The most conspicuous factor upon first listen to The Perfect Cult is the sound. Whereas Night Electric Night may have sounded too Rammstein-like and programmed, the new album has more of a fresh live band vibe. Recorded in several studios, The Perfect Cult also features production by guitarist/keyboardist and main-songwriter Emil “Nightmare Industries“ Nödtveidt, along with Roberto Laghi (Entombed, In Flames). The mix was handled by legendary Stefan Glaumann (Rammstein, Within Temptation), while the mastering was done by Svante Forsbäck (Volbeat, Rammstein), setting a high standard of what to expect from the ten track offering.
Taking a first cursory look on the songs, it appears the band has not denied their trademark sound. Seeming as if nothing has dramatically changed, Deathstars preserves the typical dark riffing and keyboard sound of Nightmare Industries and the charismatic, unique voice of vocalist Andreas „Whiplasher Bernadotte“ Bergh. Although on a second and closer observation one will discover a new face of Deathstars which has morphed with The Perfect Cult. They manage to bring their dark creepy sound into a mainstream with a lot of pop-appeal, underlined by smart, effective, and detail electronic programming. All of the songs are endowed with a great chorus and it’ s difficult to forget pearls like “Fire Galore” or “Track, Crush & Prevail” which includes the typical background screams of bassist Jonas „Skinny Disco“ Kangur and picato-string arrangements.
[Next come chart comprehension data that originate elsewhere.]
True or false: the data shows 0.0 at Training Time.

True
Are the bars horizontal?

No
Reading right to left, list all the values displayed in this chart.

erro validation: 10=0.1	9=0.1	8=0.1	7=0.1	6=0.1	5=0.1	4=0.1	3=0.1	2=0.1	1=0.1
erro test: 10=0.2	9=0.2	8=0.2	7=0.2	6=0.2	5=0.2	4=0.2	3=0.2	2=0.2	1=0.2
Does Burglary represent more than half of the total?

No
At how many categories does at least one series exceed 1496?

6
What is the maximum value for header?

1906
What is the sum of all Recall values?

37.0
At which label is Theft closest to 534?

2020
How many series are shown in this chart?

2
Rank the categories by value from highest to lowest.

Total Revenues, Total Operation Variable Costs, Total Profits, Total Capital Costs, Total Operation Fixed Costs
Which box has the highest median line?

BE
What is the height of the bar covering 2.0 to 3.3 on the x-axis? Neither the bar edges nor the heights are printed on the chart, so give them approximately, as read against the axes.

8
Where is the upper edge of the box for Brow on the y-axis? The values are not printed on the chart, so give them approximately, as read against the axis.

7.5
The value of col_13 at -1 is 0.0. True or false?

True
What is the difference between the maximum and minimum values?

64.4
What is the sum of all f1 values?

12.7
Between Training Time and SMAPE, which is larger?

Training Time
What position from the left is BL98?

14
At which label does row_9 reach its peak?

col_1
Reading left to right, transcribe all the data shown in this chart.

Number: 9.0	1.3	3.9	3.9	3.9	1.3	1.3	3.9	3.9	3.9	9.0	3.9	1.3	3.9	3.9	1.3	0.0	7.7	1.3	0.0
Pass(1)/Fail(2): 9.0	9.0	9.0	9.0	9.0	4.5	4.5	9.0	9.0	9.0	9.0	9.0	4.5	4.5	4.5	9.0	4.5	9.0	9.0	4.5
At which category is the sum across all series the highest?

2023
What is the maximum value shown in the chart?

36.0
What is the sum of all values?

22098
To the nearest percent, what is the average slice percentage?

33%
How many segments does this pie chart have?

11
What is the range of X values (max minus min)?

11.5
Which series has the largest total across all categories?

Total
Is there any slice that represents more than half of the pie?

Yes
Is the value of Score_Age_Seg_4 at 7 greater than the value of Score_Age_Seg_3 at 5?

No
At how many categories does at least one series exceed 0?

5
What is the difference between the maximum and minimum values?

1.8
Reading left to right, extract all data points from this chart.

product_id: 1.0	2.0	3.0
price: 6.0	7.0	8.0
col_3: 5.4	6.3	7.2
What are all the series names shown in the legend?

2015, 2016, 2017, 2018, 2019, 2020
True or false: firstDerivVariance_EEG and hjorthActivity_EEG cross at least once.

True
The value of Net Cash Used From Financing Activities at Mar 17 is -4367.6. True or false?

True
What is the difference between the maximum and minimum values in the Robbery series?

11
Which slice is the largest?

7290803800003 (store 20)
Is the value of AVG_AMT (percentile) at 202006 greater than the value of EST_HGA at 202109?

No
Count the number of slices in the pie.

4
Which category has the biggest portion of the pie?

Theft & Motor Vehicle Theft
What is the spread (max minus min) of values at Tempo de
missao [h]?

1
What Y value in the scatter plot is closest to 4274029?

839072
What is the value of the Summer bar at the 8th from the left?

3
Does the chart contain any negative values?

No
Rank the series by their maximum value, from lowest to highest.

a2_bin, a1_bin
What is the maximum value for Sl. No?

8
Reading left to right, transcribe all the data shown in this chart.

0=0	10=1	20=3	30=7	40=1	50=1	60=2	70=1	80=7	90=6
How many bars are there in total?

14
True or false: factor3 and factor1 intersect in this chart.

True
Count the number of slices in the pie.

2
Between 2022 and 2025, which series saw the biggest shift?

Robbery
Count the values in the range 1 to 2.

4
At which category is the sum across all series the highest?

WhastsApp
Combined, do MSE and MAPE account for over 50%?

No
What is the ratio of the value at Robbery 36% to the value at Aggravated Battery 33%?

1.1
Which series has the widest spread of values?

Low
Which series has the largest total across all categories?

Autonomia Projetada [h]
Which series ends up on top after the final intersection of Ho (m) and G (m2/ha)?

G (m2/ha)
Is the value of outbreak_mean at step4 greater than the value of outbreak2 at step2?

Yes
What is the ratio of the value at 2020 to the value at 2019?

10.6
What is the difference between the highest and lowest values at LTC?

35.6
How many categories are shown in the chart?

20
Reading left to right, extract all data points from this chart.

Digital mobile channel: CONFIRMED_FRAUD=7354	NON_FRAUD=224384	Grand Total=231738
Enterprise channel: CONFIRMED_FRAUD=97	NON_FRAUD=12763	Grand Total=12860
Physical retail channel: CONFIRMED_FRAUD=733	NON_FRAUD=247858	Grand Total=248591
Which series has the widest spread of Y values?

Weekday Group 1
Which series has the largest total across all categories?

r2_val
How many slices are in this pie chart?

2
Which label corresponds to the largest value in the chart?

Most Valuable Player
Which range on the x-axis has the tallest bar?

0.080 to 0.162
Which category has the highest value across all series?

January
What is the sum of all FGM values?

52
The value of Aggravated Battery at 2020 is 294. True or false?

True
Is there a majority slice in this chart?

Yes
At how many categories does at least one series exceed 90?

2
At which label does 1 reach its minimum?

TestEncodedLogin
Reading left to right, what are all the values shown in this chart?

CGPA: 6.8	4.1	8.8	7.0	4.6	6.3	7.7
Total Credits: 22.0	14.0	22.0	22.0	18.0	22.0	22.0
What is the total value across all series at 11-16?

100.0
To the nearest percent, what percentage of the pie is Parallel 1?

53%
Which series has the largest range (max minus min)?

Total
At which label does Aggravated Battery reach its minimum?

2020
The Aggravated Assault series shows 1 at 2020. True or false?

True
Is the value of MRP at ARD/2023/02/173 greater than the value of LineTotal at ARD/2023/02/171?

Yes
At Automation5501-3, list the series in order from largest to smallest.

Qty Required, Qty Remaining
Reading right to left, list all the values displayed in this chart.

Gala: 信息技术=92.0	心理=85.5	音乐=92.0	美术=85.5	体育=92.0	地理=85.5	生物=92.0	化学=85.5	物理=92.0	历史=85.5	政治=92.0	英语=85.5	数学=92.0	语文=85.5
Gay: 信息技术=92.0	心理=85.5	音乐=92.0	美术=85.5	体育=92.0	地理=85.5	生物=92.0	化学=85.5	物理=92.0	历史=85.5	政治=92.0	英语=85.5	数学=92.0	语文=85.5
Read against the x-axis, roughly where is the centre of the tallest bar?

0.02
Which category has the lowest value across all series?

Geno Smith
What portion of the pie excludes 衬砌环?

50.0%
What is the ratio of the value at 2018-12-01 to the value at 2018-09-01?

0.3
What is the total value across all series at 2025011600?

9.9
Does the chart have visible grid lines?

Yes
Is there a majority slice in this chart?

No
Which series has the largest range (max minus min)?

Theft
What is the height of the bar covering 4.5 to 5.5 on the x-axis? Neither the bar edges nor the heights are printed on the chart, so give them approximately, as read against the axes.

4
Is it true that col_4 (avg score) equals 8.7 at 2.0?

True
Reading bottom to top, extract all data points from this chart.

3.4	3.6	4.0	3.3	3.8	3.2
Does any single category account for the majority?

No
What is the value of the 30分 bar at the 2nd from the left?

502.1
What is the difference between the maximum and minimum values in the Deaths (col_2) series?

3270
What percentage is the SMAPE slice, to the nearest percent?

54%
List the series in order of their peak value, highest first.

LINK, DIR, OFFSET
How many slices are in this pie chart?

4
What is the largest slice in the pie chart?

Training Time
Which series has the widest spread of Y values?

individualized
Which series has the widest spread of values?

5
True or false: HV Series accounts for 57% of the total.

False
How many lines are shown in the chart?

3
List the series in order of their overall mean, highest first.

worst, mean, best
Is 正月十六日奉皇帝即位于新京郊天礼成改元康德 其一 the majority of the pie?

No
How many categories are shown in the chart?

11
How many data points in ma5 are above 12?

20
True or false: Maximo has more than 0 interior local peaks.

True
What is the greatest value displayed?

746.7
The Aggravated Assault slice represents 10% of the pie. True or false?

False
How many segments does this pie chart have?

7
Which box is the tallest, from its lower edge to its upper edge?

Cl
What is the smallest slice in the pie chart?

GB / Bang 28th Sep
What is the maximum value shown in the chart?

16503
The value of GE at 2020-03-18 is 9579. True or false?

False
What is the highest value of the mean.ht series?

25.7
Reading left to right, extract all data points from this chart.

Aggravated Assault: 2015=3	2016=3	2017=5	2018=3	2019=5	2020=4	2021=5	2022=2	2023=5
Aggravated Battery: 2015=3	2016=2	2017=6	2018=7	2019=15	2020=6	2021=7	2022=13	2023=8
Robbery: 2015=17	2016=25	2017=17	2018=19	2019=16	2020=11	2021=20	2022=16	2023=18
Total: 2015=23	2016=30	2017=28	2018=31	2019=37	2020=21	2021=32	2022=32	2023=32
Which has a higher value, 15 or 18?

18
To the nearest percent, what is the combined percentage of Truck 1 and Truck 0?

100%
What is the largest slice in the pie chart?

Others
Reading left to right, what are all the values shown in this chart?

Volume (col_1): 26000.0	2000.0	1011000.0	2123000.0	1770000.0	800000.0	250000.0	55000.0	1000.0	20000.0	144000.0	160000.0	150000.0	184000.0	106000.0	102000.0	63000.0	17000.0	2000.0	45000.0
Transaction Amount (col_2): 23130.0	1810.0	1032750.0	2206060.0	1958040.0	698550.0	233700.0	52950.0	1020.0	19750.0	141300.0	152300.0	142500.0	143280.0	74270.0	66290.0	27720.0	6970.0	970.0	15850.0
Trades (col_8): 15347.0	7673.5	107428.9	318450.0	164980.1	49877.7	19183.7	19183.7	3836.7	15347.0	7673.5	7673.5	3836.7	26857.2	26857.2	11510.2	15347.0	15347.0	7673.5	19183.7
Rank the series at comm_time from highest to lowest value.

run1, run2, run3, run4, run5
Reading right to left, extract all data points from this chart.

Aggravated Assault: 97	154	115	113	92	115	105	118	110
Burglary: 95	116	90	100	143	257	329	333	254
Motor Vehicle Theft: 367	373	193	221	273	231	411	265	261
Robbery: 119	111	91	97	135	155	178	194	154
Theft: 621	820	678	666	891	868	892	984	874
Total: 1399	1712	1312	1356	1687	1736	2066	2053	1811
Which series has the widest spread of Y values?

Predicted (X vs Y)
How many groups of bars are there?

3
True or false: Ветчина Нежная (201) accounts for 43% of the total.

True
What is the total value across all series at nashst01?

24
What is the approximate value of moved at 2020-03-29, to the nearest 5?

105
Tracks such as the single “All The Devils Toys“, “The Perfect Cult“, vocoder sounding “Noise Cuts”,or the opener “Explode” could have easily been featured on Night Electric Night but luckily here are heard with a more natural and rocking tone. Even the creepy electronics on”Bodies” has hit-potential and is akin, in its composition, to something from Termination Bliss (2006).
So many may ask if the five year gap was worth the way for The Perfect Cult. The answer is a resounding yes as The Perfect Cult gifts quality instead of quantity, making it perhaps their best album to date and one of the biggest surprises in 2014. Deathstars album and one of the biggest surprises in 2014. Fans who loved the trademarks of the previous albums will need an exorcist to get this record out of their heads. CrypticRock give this album 5 out of 5 (death) stars.